**Énoncé du problème**
Reproduisez intégralement, sans aucune modification, le texte sur le Buffet de la Gare de Bex.

Les cochers des hôtels de Bex devant l'entrée du Buffet de la Gare. Le 8 mai 1904
Les cochers des hôtels de Bex devant l’entrée du Buffet de la Gare. Le 8 mai 1904

 

À venir…

Il est certain que d’autres modifications sont à prévoir à l’avenir mais, a priori, elles ne transformeront pas foncièrement la manière dont ce bâtiment est utilisé. En effet, selon le syndic de Bex, Alberto Cherubini, les CFF n’ont, pour l’instant, pas déposé de demande de changement d’affectation de la parcelle comprenant les dépôts et le restaurant. De plus, Jean-Philippe Schmidt, porte-parole des CFF, confirme que le bâtiment ne sera pas à vendre et ajoute : « Nous entreprendrons une grosse rénovation du bâtiment dès le 31 août prochain. L’affectation exacte des locaux n’est pas encore entièrement définie, mais nous souhaitons toujours proposer une offre de restauration par la suite. »

 

Les pendulaires, voyageurs et passants pourront donc continuer de s’y restaurer. Néanmoins, l’actuel tenancier du restaurant Thaï, Monsieur Gong, ne sera plus l’exploitant à la réouverture, dont la date n’est pas précisée. En 2017, le Buffet de la Gare de Genève a cédé la place à un fast-food. En 2018, le mythique Buffet de la Gare de Lausanne s’est métamorphosé en filiale d’une grande chaîne de restaurants végétariens. En 2023, la question concernant le type de restauration offerte à l’avenir au Buffet de la Gare de Bex reste ouverte : rapide, sur le pouce, ou le renouveau de ce restaurant autrefois réputé ?

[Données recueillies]

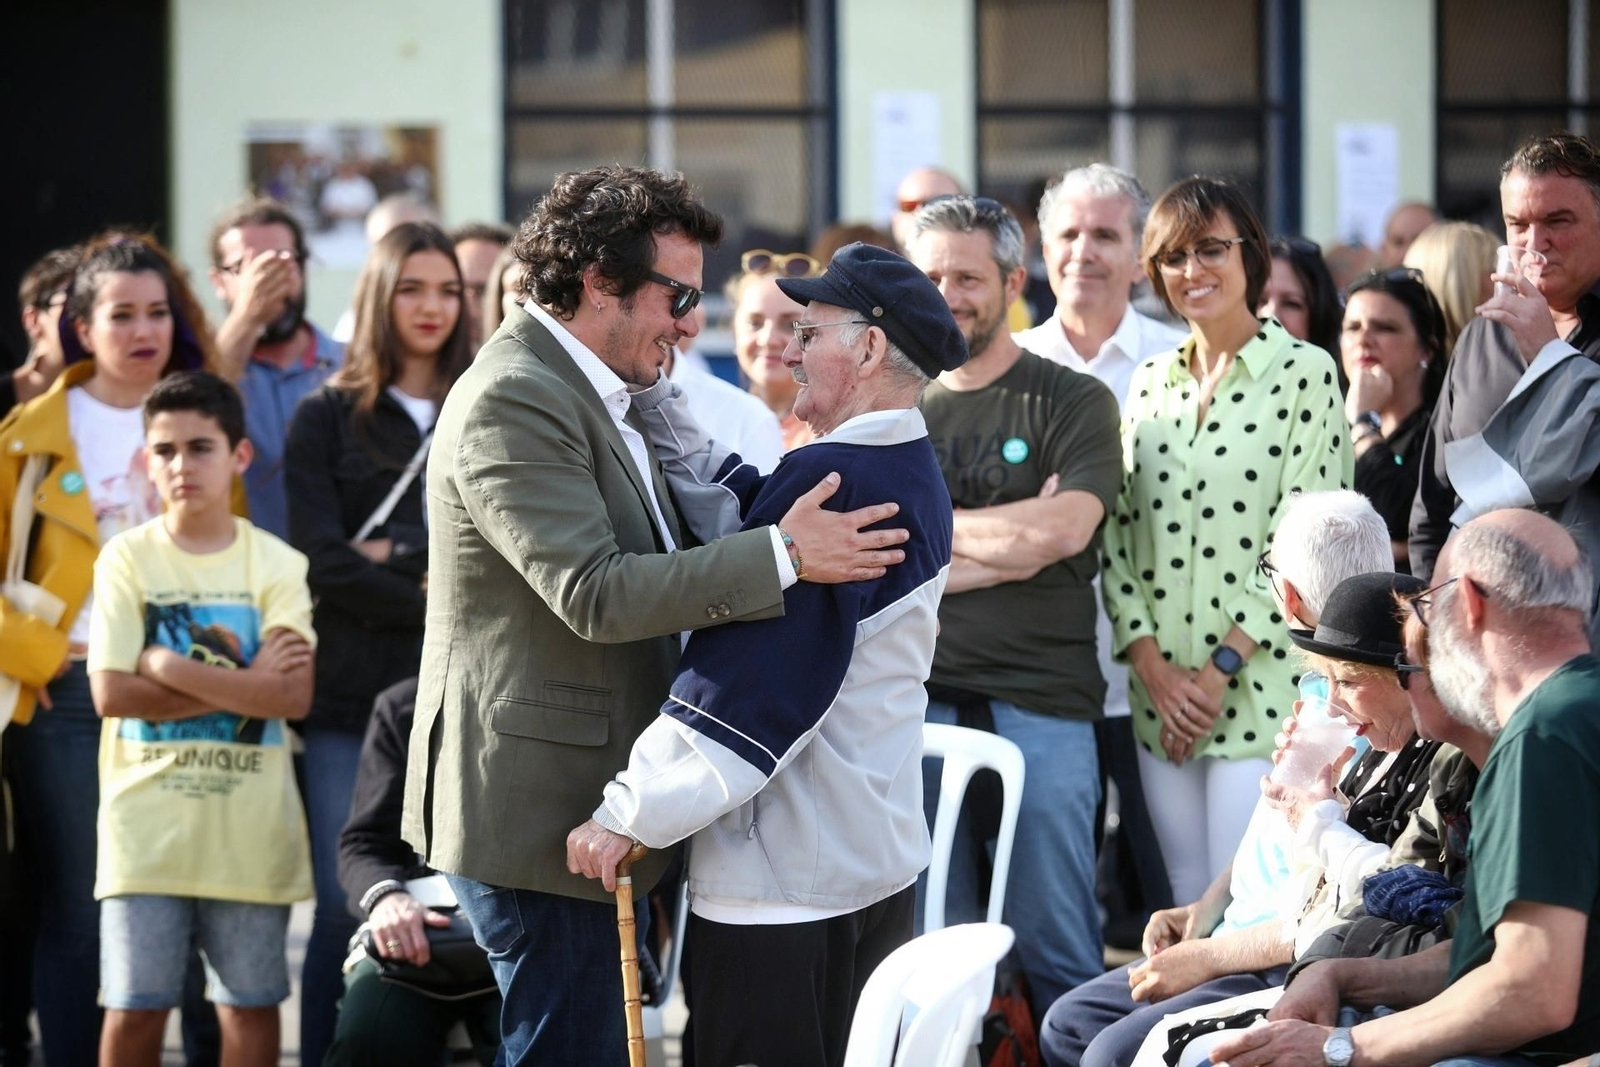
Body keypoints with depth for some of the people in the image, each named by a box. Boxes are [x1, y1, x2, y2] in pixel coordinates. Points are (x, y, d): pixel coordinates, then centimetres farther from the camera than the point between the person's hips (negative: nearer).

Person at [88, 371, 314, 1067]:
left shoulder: (277, 563, 0)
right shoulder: (127, 558, 0)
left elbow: (293, 696, -11)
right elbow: (112, 694, -9)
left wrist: (172, 667, -13)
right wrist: (244, 682, -10)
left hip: (250, 824, 1)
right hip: (148, 819, -1)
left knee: (251, 1003, 7)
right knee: (135, 1004, -1)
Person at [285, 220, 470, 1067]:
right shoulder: (327, 418, 9)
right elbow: (322, 562, -2)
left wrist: (395, 560, -7)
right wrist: (438, 601, -7)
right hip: (352, 693, -1)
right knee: (346, 909, -5)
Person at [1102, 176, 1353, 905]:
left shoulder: (1303, 373, -3)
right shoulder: (1150, 383, 13)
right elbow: (1119, 535, 10)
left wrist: (1223, 666, -12)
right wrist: (1152, 665, -4)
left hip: (1260, 683, -5)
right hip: (1161, 697, 5)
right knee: (1188, 906, 8)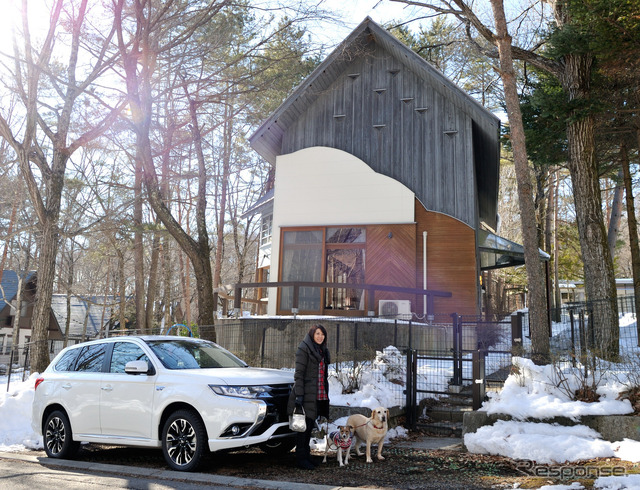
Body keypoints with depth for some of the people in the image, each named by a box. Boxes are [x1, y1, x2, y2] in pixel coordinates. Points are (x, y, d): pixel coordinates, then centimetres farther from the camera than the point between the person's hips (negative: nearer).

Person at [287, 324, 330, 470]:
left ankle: (306, 455, 22)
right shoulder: (304, 349, -7)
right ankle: (301, 458, 3)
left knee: (310, 426, 13)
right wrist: (299, 395, -18)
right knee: (305, 426, -5)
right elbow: (299, 374, -12)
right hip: (307, 394, -8)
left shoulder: (323, 351, 17)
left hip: (319, 395, 8)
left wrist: (325, 395, 21)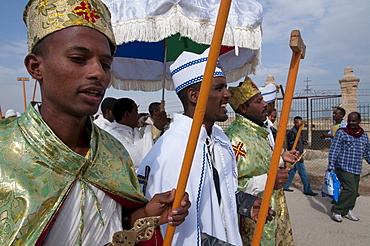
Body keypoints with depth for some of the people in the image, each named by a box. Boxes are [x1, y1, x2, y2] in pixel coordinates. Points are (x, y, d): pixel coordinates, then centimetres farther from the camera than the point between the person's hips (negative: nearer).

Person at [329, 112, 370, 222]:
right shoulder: (341, 133, -3)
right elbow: (334, 150, -6)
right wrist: (331, 166, -11)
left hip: (357, 169, 6)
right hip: (344, 167, -6)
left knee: (354, 192, 10)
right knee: (350, 189, -15)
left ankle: (347, 211, 25)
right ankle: (336, 210, -3)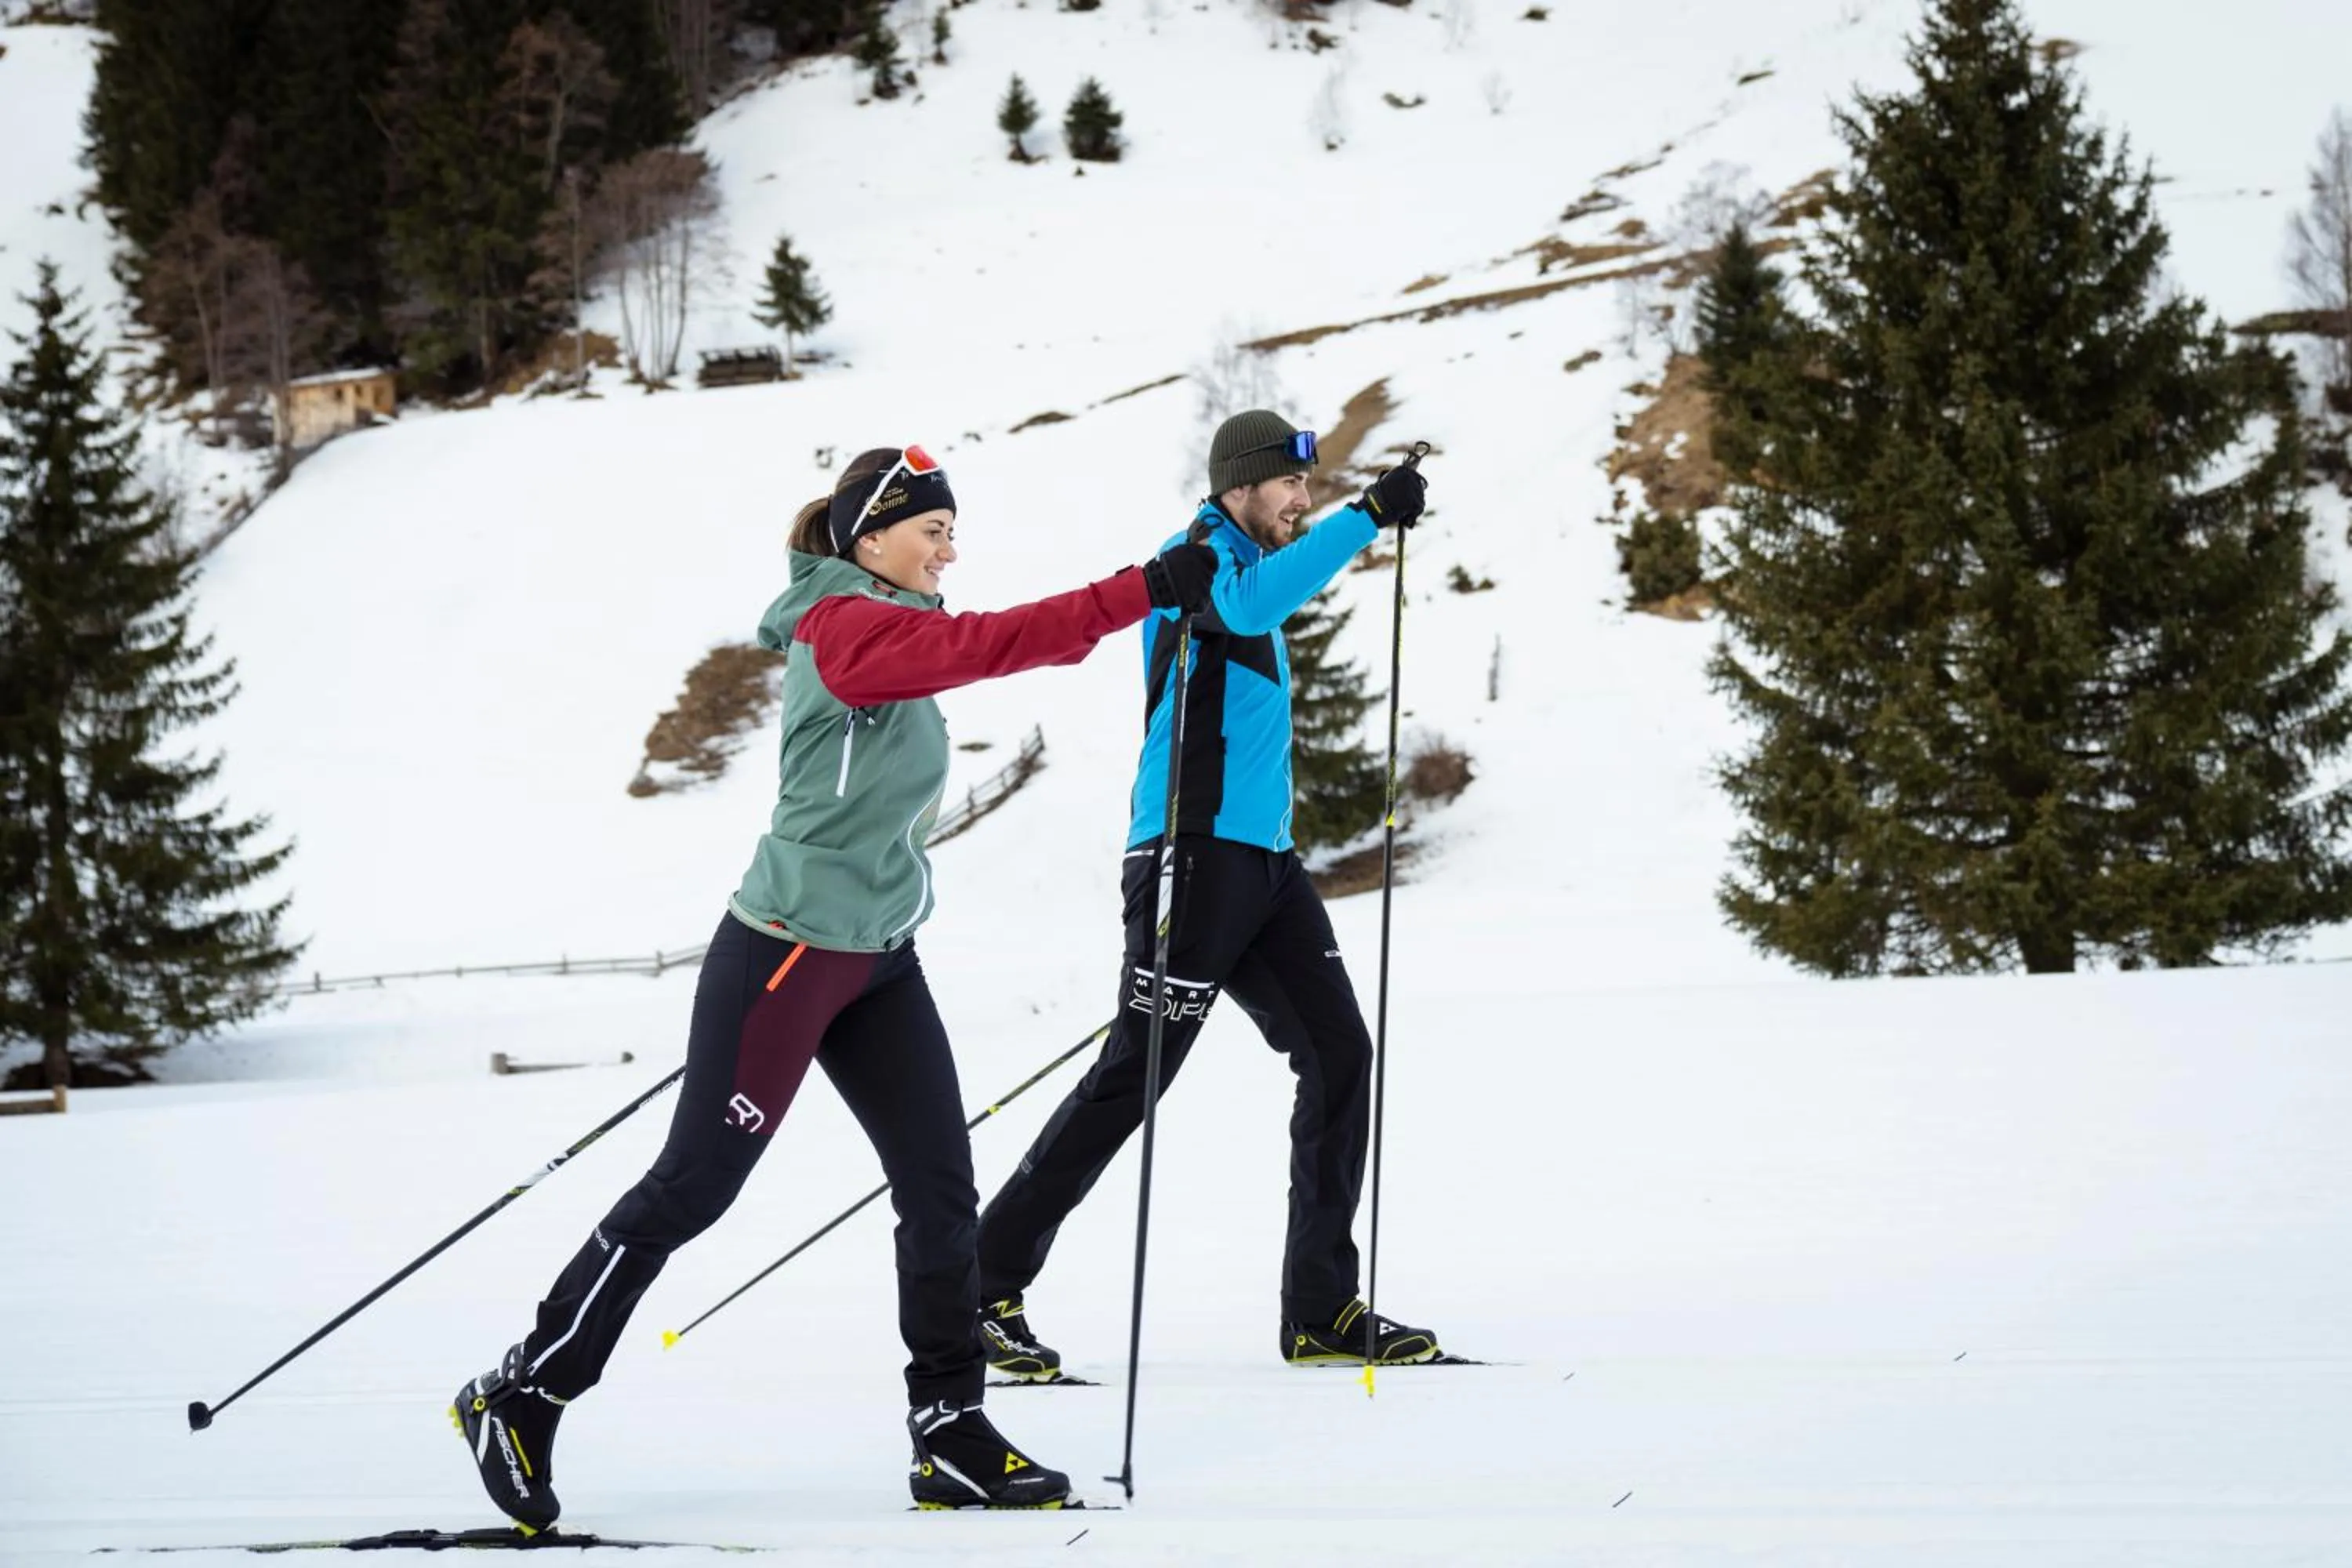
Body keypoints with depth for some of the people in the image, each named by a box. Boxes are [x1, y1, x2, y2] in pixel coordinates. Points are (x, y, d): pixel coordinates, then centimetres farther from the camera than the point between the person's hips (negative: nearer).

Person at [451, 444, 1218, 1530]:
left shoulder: (885, 627, 12)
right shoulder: (846, 627, -17)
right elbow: (988, 643, -29)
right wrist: (1144, 592, -32)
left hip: (878, 959, 9)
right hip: (789, 952, -9)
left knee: (942, 1187, 3)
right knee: (692, 1188, -1)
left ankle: (951, 1433, 7)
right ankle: (523, 1396, 10)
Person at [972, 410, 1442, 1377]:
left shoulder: (1247, 565, 22)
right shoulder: (1203, 555, -8)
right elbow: (1250, 604, -32)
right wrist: (1366, 519, -37)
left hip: (1263, 860, 10)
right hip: (1196, 853, -10)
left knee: (1338, 1051, 2)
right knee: (1134, 1074, -10)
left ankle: (1322, 1310, 5)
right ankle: (983, 1287, -3)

**Réponse attendue**
Les cochers des hôtels de Bex devant l'entrée du Buffet de la Gare. Le 8 mai 1904
Les cochers des hôtels de Bex devant l’entrée du Buffet de la Gare. Le 8 mai 1904

 

À venir…

Il est certain que d’autres modifications sont à prévoir à l’avenir mais, a priori, elles ne transformeront pas foncièrement la manière dont ce bâtiment est utilisé. En effet, selon le syndic de Bex, Alberto Cherubini, les CFF n’ont, pour l’instant, pas déposé de demande de changement d’affectation de la parcelle comprenant les dépôts et le restaurant. De plus, Jean-Philippe Schmidt, porte-parole des CFF, confirme que le bâtiment ne sera pas à vendre et ajoute : « Nous entreprendrons une grosse rénovation du bâtiment dès le 31 août prochain. L’affectation exacte des locaux n’est pas encore entièrement définie, mais nous souhaitons toujours proposer une offre de restauration par la suite. »

 

Les pendulaires, voyageurs et passants pourront donc continuer de s’y restaurer. Néanmoins, l’actuel tenancier du restaurant Thaï, Monsieur Gong, ne sera plus l’exploitant à la réouverture, dont la date n’est pas précisée. En 2017, le Buffet de la Gare de Genève a cédé la place à un fast-food. En 2018, le mythique Buffet de la Gare de Lausanne s’est métamorphosé en filiale d’une grande chaîne de restaurants végétariens. En 2023, la question concernant le type de restauration offerte à l’avenir au Buffet de la Gare de Bex reste ouverte : rapide, sur le pouce, ou le renouveau de ce restaurant autrefois réputé ?